Over 70 years after the death of Benito Mussolini (1883-1945), historians have come across a message from Italy’s fascist dictator. Locked away in a tiny metal box with a couple of gold coins underneath a massive obelisk in the country’s capital, the note is in the form of a 1,200-word essay in Latin that unsurprisingly extols Mussolini’s 21-year-long rule. According to researchers, the text was meant to keep his name alive, even after the fall of fascism.
Written on a piece of parchment, the note is currently buried below a 120-foot-tall obelisk with the rather grand inscription MVSSOLINI DVX, which when translated from Latin means Mussolini Duce (or Mussolini the Leader). Located in Rome’s Foro Italico sports complex, the giant 300-ton monolith was carved out of white marble. Since its unveiling back in 1932, the monument has remained emblematic of the fascist leader’s authoritarian rule.
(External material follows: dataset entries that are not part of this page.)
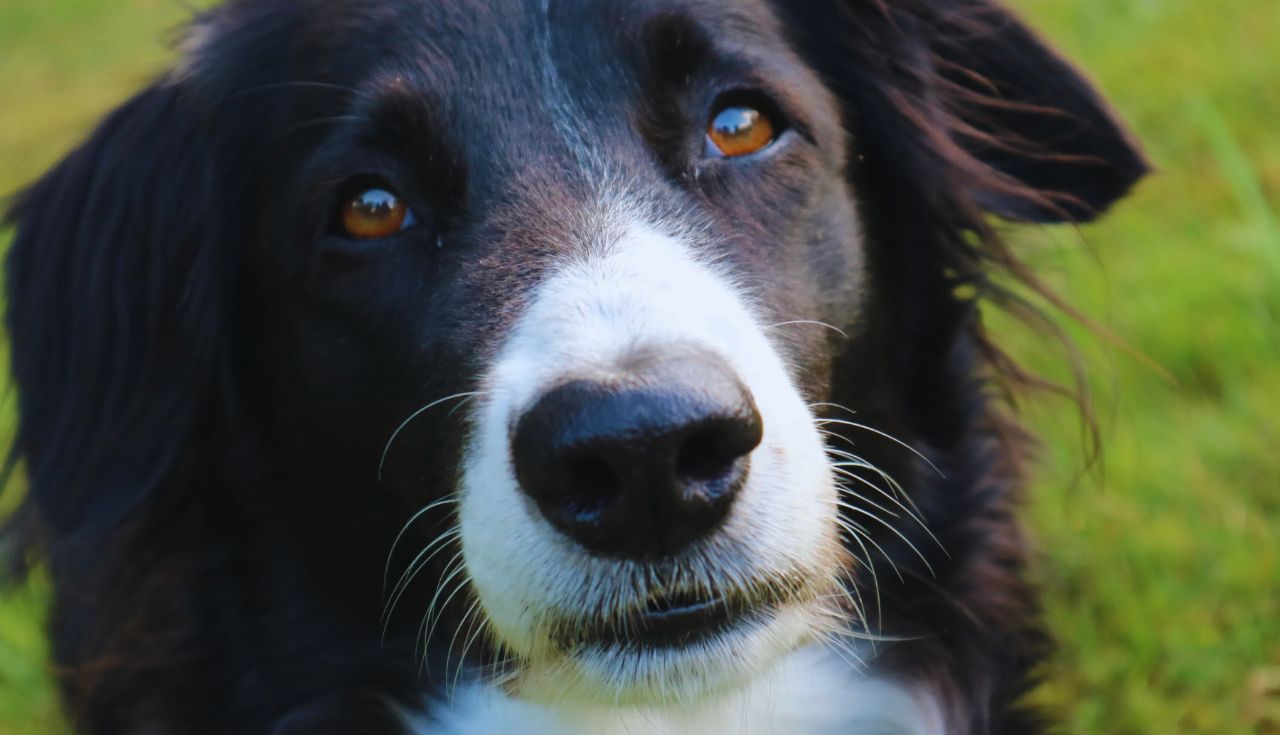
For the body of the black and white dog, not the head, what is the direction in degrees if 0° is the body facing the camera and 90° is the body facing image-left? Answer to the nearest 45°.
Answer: approximately 0°
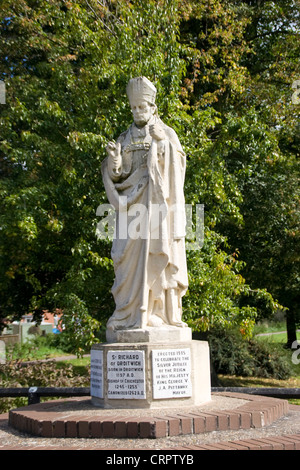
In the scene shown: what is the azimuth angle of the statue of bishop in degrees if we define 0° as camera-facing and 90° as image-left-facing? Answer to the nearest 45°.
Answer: approximately 45°

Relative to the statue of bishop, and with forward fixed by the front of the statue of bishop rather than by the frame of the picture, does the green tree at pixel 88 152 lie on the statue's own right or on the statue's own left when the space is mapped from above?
on the statue's own right
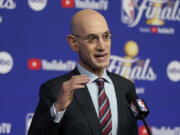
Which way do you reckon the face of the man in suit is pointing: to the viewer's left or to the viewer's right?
to the viewer's right

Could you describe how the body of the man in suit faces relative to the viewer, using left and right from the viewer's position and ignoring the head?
facing the viewer and to the right of the viewer
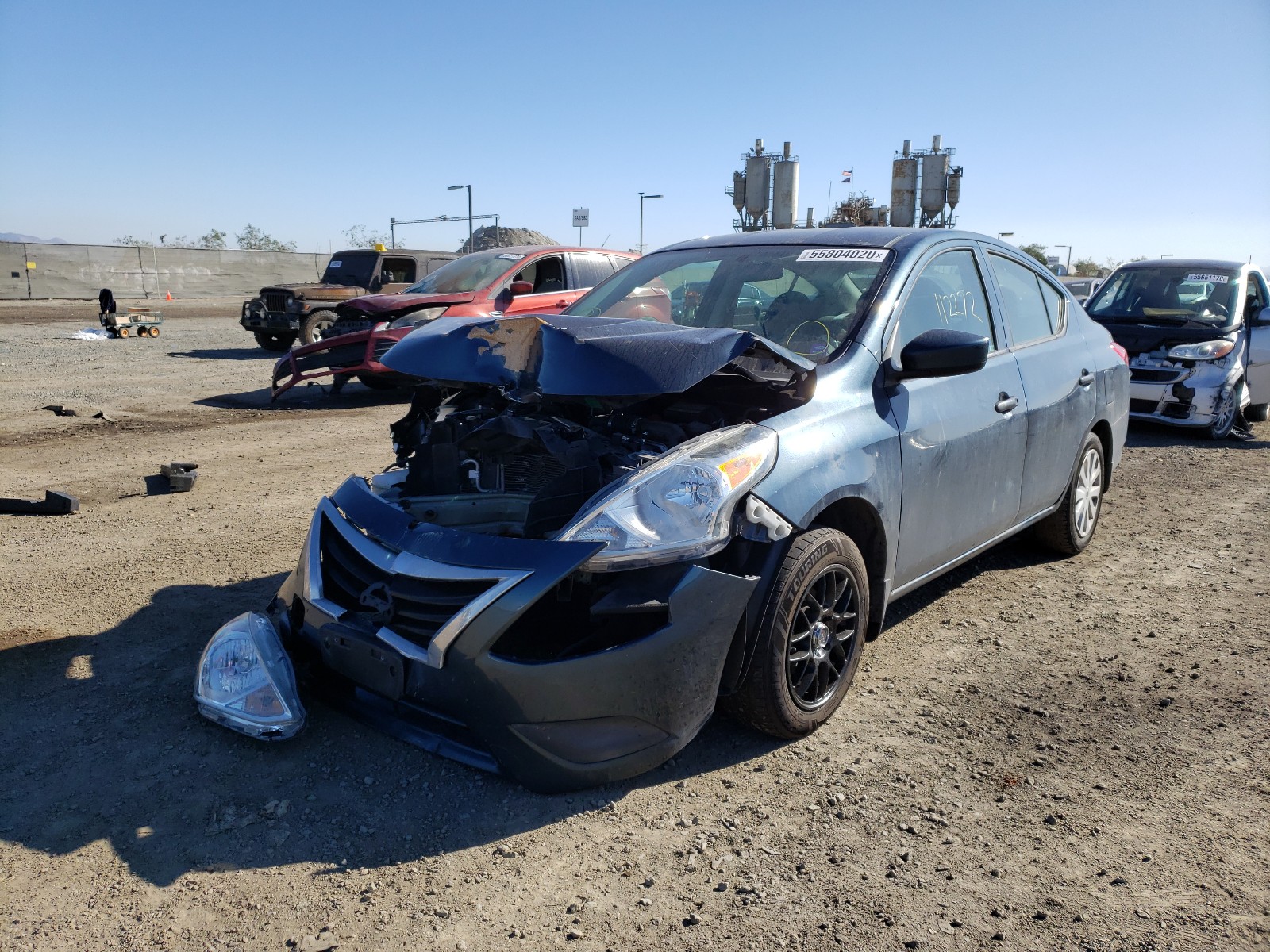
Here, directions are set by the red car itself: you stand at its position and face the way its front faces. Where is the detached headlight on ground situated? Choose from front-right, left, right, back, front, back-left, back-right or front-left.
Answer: front-left

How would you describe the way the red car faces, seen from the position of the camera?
facing the viewer and to the left of the viewer

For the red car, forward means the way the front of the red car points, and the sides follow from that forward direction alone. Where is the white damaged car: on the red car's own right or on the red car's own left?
on the red car's own left

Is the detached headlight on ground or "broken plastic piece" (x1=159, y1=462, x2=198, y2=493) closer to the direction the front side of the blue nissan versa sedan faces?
the detached headlight on ground

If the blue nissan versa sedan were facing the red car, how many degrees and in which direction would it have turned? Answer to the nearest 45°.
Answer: approximately 135° to its right

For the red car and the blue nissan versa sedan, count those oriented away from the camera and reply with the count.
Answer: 0

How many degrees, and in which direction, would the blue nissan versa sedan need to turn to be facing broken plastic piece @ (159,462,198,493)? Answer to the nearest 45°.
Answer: approximately 90° to its right

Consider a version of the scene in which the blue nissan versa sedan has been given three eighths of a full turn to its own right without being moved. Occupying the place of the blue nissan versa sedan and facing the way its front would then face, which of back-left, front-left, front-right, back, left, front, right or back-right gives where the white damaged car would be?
front-right

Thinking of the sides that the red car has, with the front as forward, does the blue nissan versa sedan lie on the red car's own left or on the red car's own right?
on the red car's own left
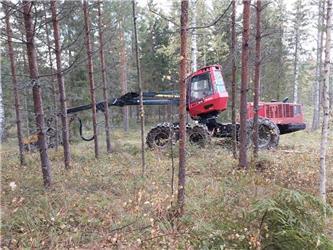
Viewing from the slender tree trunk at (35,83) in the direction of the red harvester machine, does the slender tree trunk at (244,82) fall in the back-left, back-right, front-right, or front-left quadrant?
front-right

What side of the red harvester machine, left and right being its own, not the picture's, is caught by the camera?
left

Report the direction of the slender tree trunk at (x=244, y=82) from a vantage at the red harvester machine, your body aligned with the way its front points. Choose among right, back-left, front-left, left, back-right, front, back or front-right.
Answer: left
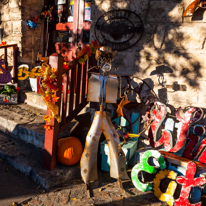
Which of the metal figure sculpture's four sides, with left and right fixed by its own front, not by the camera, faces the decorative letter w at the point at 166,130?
left

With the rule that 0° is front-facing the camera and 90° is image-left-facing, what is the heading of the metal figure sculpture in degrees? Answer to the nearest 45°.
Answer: approximately 0°
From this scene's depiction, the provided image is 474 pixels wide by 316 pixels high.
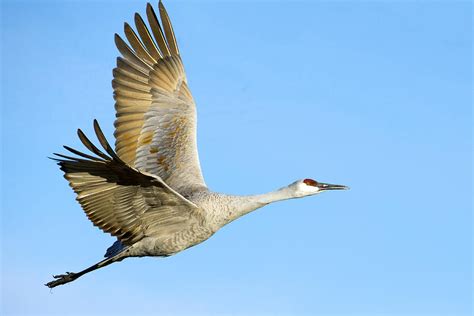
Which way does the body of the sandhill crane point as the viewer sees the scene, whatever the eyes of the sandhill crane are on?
to the viewer's right
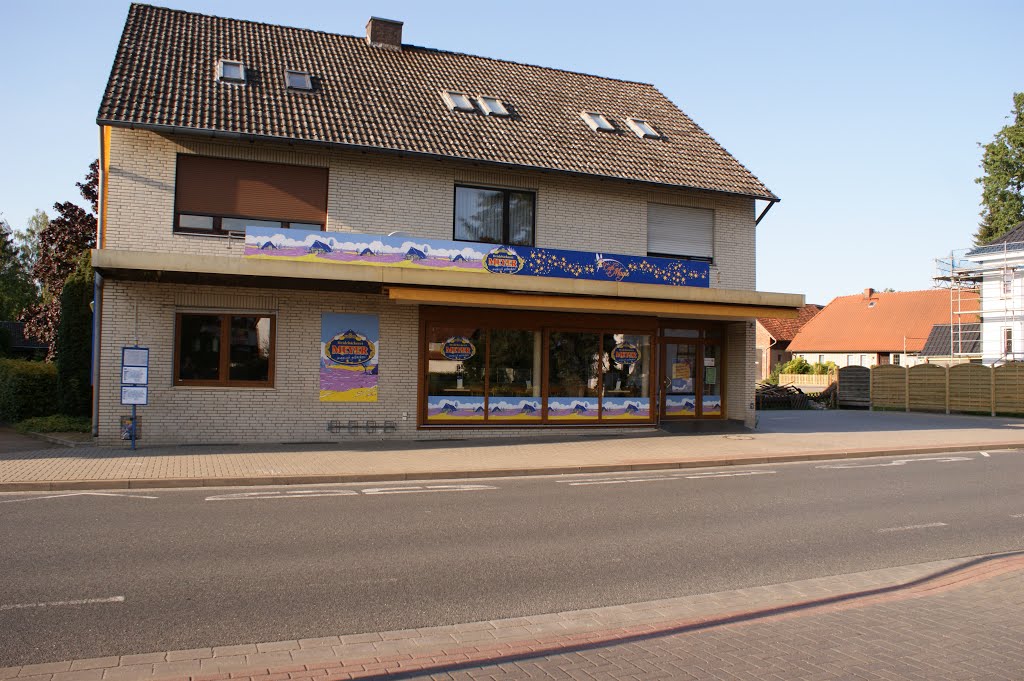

Bearing the title “Codex Fori Mussolini”, this essay provides a propagandist account of the fascist movement in Italy, venerating the dictator as a fearless Roman emperor an “the savior of the Italian people”. Given its unusual location, it is obvious that the message was supposed to remain a secret until the obelisk itself collapsed, which Mussolini believed would take place only after the fall of fascism.
Thanks to three separate archival records, however, classical researchers Han Lamers from Berlin-based Humboldt University and Bettina Reitz-Joosse of Netherlands’ University of Groningen have successfully uncovered the note, without having to actually fell the monolith. Speaking about the text, which was composed by classical scholar Aurelio Giuseppe Amatucci (1867-1960), Lamers said:
After the First World War, Italy was on the brink of collapse. In the account, Mussolini is seen as regenerating the country through his superhuman insight and resoluteness…The monument is presented as a symbol of the eternal reign of Italian fascism.
The second part of the essay deals with the objectives and ideologies of the Fascist Youth Organization, while the later portion explicates how the obelisk needs to be transported and installed. As pointed out by the researchers, the use of Latin is also significant. Reitz-Joosse added:
Latin had a special significance for fascists. It was the language of the Roman Empire that they hoped to regenerate. But it was also an eternal language, rather appropriate to send messages to the future.
The duo talks in great length about the discovery in a book recently published by Bloomsbury. Lamers was reported saying:
We think we have countered its goal by showing the text’s rhetorical and manipulative strategies and its highly selective references to Roman history.